Update with some interruption: Your resource is still the same resource, but there will be some downtime as the update is applied.
Replacement: An entirely new resource is created to replace your existing resource.

These concepts can be difficult to understand at an abstract level, so let's explore it with an example.

Update behavior examples on an EC2 instance

Imagine that we have provisioned an EC2 instance via CloudFormation with the following characteristics:

Using an EBS volume as the root volume;
In the us-east-1b Availability Zone;
With an m5.large Instance Type; and
Without detailed monitoring enabled.

To understand the update behaviors of the EC2 instance, head to the CloudFormation reference page for an EC2 instance.

The CloudFormation reference pages are well-organized for easy lookup. Click on the Properties quick link on the righthand side to see the properties available for each resource.

Protip: CloudFormation resources are always named "AWS::<Resource Category>::<Resource Type>". You can quickly find the CloudFormation reference page for a resource by Googling AWS::<ResourceType>, e.g.

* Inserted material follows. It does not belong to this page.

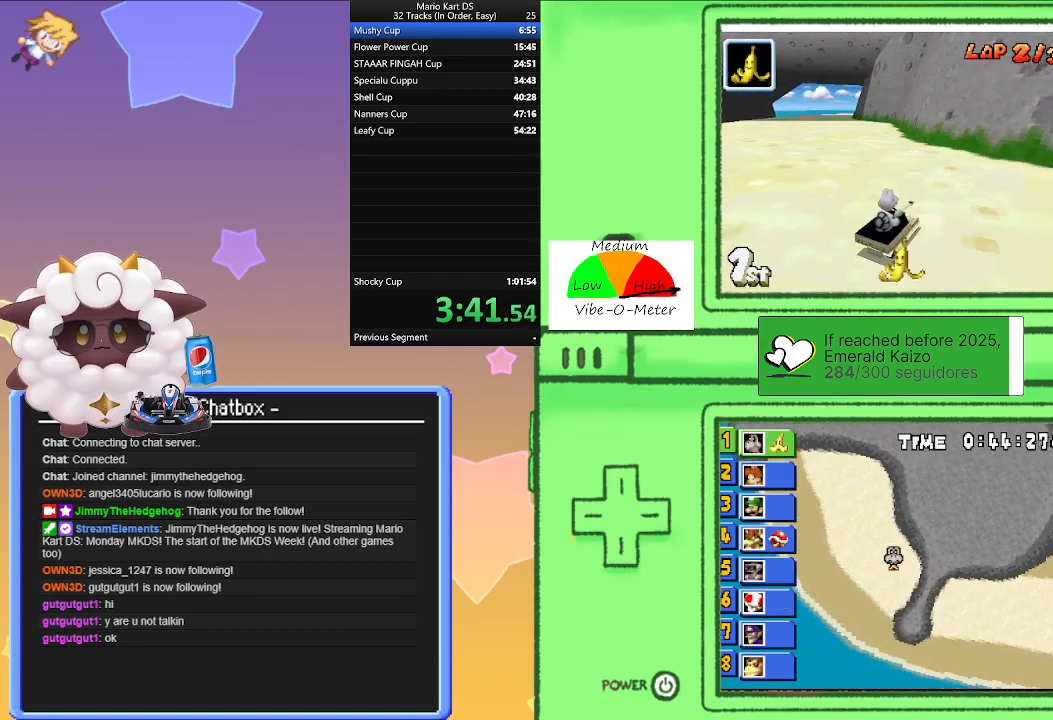
{"buttons": ["A", "R1"], "left_stick": "right", "events": [[67, "left_stick", "left"], [317, "left_stick", "center"], [333, "R1", "down"], [367, "left_stick", "right"]]}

AWS::DynamoDB.

In the Properties section, each potential property is shown. It includes a description of the property, whether the property is required, the type of object for the property, and, most relevant for our case, what happens when the property is updated.

Let's walk through an example for each of the update behavior types.

Update without interruption by adding monitoring

First, imagine we want to enable detailed monitoring for our existing EC2 instance.

Looking at the Monitoring property for EC2 instances, we can see an update requires No interruption:

If we update this property and submit our updated stack to CloudFormation, our EC2 instance will continue to work without any issues. AWS will flip the switch for more detailed monitoring, but it won't affect our instance.

Update with interruption by changing the instance type

Second, imagine we want to change the instance size. Our m5.large instance isn't holding up, and we want to kick it up to an m5.4xlarge instance type.

Look at the InstanceType property on the EC2 instance reference page:

CloudFormation: EC2 InstanceType property

We're using an EBS-backed instance. AWS can resize your existing EBS-backed instances without a replacement. However, it does cause some downtime -- AWS will need to spin down your existing instance, spin up a new instance, and attach your EBS volume to the new instance.

This is an example of the Update requires some interruption update behavior in CloudFormation. You still have the same ID for your EC2 instance, but there is some downtime during reconfiguration.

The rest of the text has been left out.